Referencia en estilismo, según la fuente

· Se habla de él como se hace de política, religión o estado: con adscripción dogmática y vitalicia, con énfasis radical. El balompié es hereditario, pasional, cuestión de identidad. Y sirve para definir al enemigo. O conmigo o contra mí.

· Provocaba que me aburriera infinito en el patio del colegio, donde me negaba a perseguir una botella de plástico que hacía las veces de balón.

· La identificación con el equipo lleva al seguidor a hablar de éste en primera persona del plural. «Ayer ganamos». «Os dimos una paliza». Lo cual da tanta rabia como las folklóricas que hablan de ellas mismas en tercera persona.

· Suele ir acompañado de música machacona, simplísima: o canciones del verano o trilladísimos himnos rock. ‘We are the champions’ nunca mais, por favor. Le cantan himnos Bisbal o Melendi: en lo musical y paramusical el fúmbol es, de nuevo, un ladrillo soberano.
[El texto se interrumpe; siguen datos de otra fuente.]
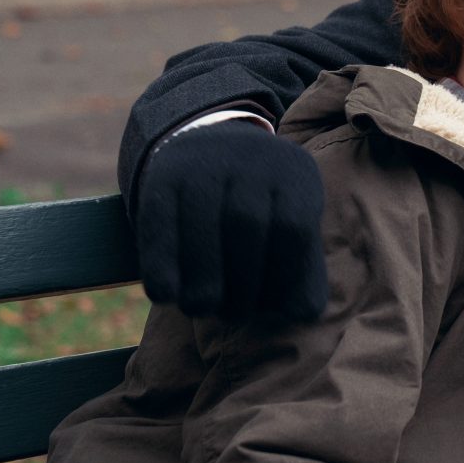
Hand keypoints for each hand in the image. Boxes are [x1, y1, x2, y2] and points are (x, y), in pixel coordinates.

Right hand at [133, 122, 328, 321]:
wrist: (209, 148)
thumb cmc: (262, 206)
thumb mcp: (290, 223)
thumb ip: (303, 270)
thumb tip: (302, 313)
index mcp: (293, 170)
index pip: (294, 226)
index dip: (283, 275)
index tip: (271, 306)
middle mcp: (251, 158)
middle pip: (246, 224)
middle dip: (241, 282)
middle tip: (234, 314)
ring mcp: (204, 163)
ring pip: (204, 226)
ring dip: (202, 280)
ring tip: (203, 308)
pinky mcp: (163, 176)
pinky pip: (160, 225)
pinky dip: (161, 267)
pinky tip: (166, 296)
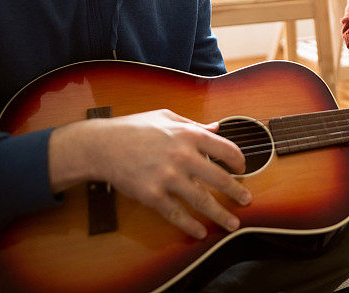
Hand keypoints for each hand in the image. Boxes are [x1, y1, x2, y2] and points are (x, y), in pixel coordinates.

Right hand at [48, 110, 251, 239]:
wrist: (101, 145)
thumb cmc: (134, 128)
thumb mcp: (166, 117)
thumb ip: (193, 124)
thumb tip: (217, 127)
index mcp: (188, 134)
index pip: (226, 149)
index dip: (239, 161)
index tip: (242, 168)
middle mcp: (182, 156)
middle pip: (219, 178)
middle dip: (237, 192)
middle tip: (247, 200)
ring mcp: (168, 177)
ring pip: (202, 200)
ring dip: (220, 214)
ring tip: (232, 223)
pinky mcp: (152, 195)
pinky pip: (177, 214)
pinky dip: (191, 225)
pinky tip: (200, 231)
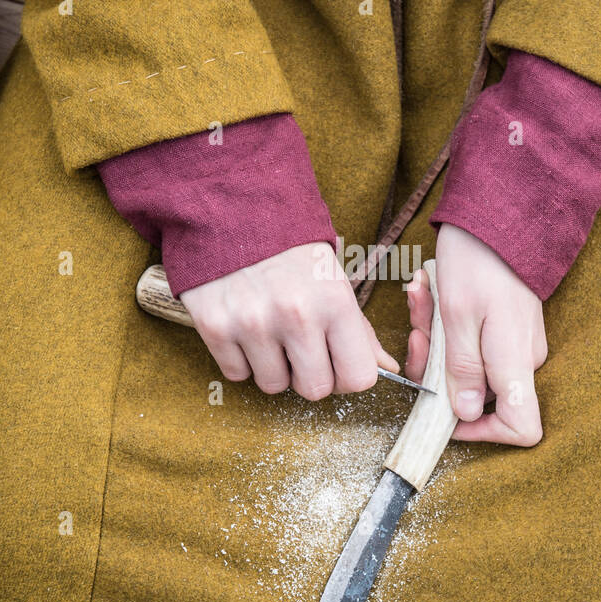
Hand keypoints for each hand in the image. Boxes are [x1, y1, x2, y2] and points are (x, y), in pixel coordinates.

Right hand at [180, 242, 398, 398]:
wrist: (233, 211)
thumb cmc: (291, 249)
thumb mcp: (333, 280)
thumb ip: (359, 328)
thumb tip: (386, 366)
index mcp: (334, 301)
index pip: (359, 378)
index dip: (348, 375)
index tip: (336, 362)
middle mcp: (296, 316)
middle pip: (315, 390)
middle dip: (309, 375)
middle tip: (299, 347)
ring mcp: (252, 323)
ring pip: (273, 386)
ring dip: (273, 367)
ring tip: (269, 330)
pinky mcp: (214, 327)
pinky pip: (236, 374)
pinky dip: (240, 359)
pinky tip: (242, 327)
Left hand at [405, 224, 546, 444]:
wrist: (502, 210)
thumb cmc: (478, 258)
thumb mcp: (457, 315)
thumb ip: (462, 369)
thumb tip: (464, 414)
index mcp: (514, 362)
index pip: (521, 428)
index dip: (483, 434)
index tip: (444, 411)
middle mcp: (521, 359)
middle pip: (478, 396)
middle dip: (437, 369)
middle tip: (418, 331)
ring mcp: (515, 343)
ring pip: (467, 365)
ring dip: (435, 339)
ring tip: (421, 299)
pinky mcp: (505, 327)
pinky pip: (471, 341)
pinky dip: (446, 324)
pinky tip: (431, 293)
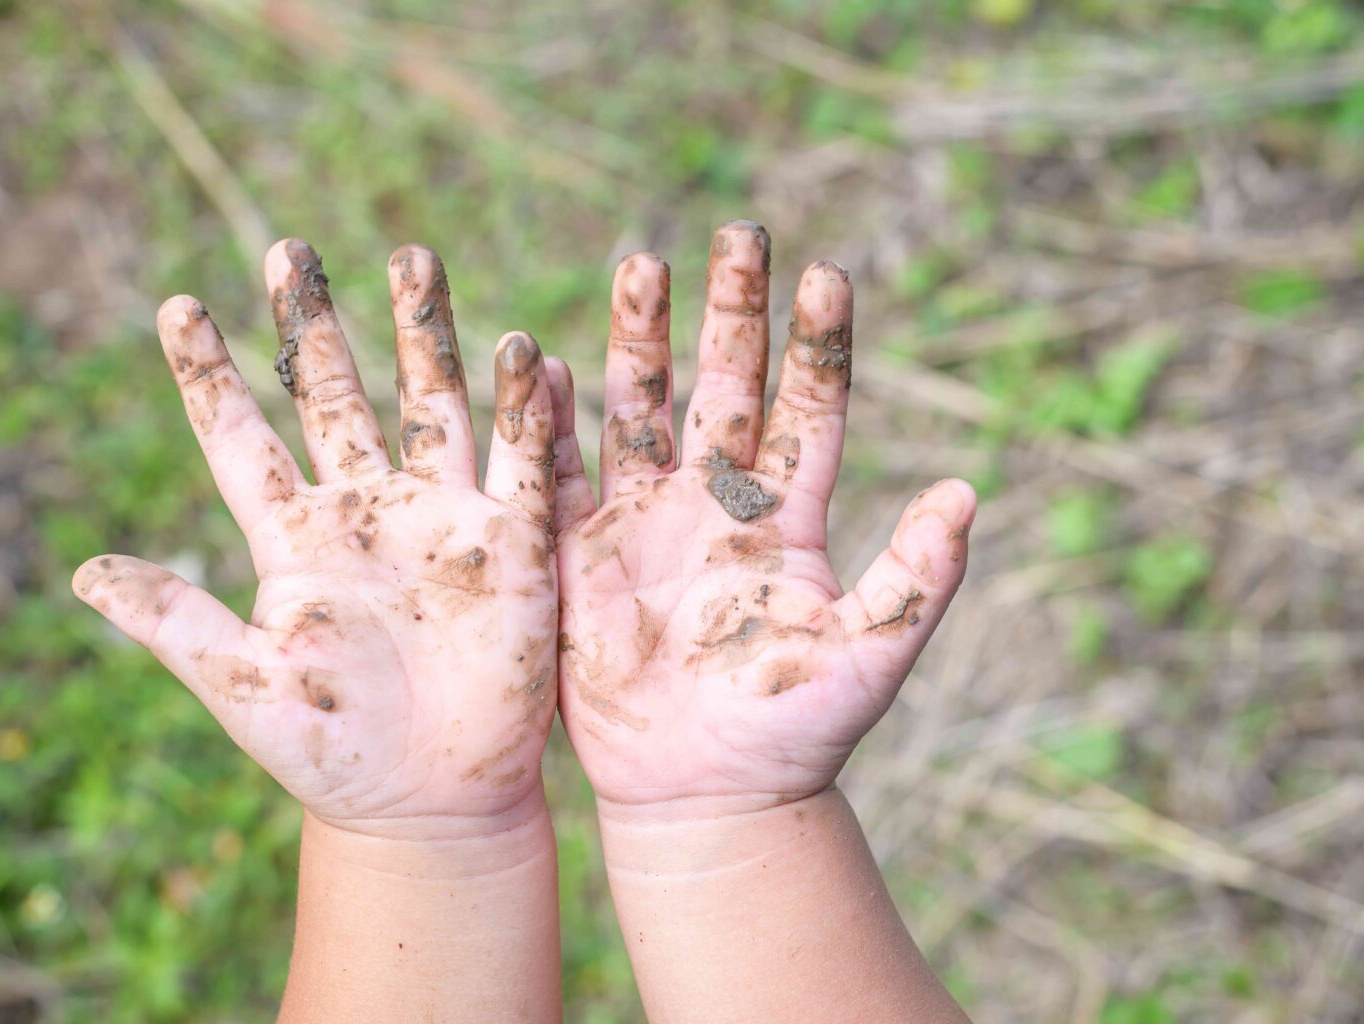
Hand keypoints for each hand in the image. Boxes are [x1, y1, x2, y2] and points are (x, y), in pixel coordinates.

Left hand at [74, 240, 558, 837]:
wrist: (432, 803)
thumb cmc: (333, 753)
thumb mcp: (244, 688)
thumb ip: (175, 623)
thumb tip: (81, 574)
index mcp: (295, 539)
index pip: (243, 440)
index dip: (211, 376)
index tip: (177, 307)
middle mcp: (365, 512)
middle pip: (337, 398)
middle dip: (316, 326)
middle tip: (291, 251)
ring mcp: (440, 521)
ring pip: (433, 406)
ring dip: (426, 336)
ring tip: (412, 258)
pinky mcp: (512, 547)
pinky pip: (523, 465)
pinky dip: (530, 413)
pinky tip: (530, 355)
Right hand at [552, 221, 976, 814]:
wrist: (706, 793)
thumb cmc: (795, 732)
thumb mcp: (868, 654)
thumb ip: (916, 577)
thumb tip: (967, 492)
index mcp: (789, 519)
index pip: (808, 410)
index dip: (816, 346)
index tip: (827, 274)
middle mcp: (719, 504)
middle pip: (725, 387)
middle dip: (732, 312)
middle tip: (739, 234)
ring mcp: (647, 523)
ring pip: (644, 411)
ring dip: (642, 342)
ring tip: (644, 265)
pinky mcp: (584, 555)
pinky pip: (565, 476)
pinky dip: (553, 423)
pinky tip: (545, 364)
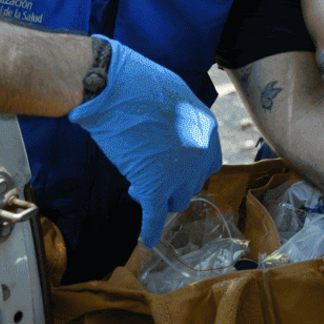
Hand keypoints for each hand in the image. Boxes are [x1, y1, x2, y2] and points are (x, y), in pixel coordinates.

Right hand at [67, 36, 221, 247]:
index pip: (208, 163)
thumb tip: (174, 136)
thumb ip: (181, 122)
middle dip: (172, 182)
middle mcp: (201, 154)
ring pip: (177, 199)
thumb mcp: (176, 97)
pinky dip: (150, 228)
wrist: (115, 86)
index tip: (170, 167)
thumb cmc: (139, 84)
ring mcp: (179, 171)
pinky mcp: (154, 184)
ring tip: (137, 188)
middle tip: (147, 174)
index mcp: (208, 130)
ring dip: (160, 198)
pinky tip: (146, 240)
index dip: (188, 168)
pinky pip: (154, 214)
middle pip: (192, 183)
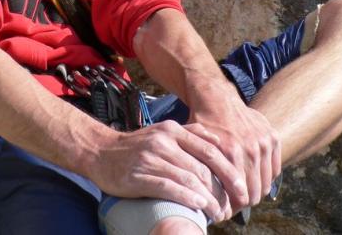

· Suena a vuvuzelas y bocinas.

· No tiene tensión sexual alguna, salvo un posible homoerotismo que no me interesa. El buen cine, la buena música, suelen tener energía libidinosa latente, pero el fúmbol es cosa de virilidad castiza y camachos de sudor.

· Mouriño. Guardiola. Cada uno por motivos diferentes hacen que su deporte sea algo detestable.

· En sus celebraciones todo está permitido, y el hincha medio se convierte en sustituto perfecto de los imbéciles borrachos que arrasan Salou cada verano.

· Es como el ajedrez, según el futbolista alemán Lucas Podolski, pero sin dados. Y yo no puedo concebir el ajedrez sin dados.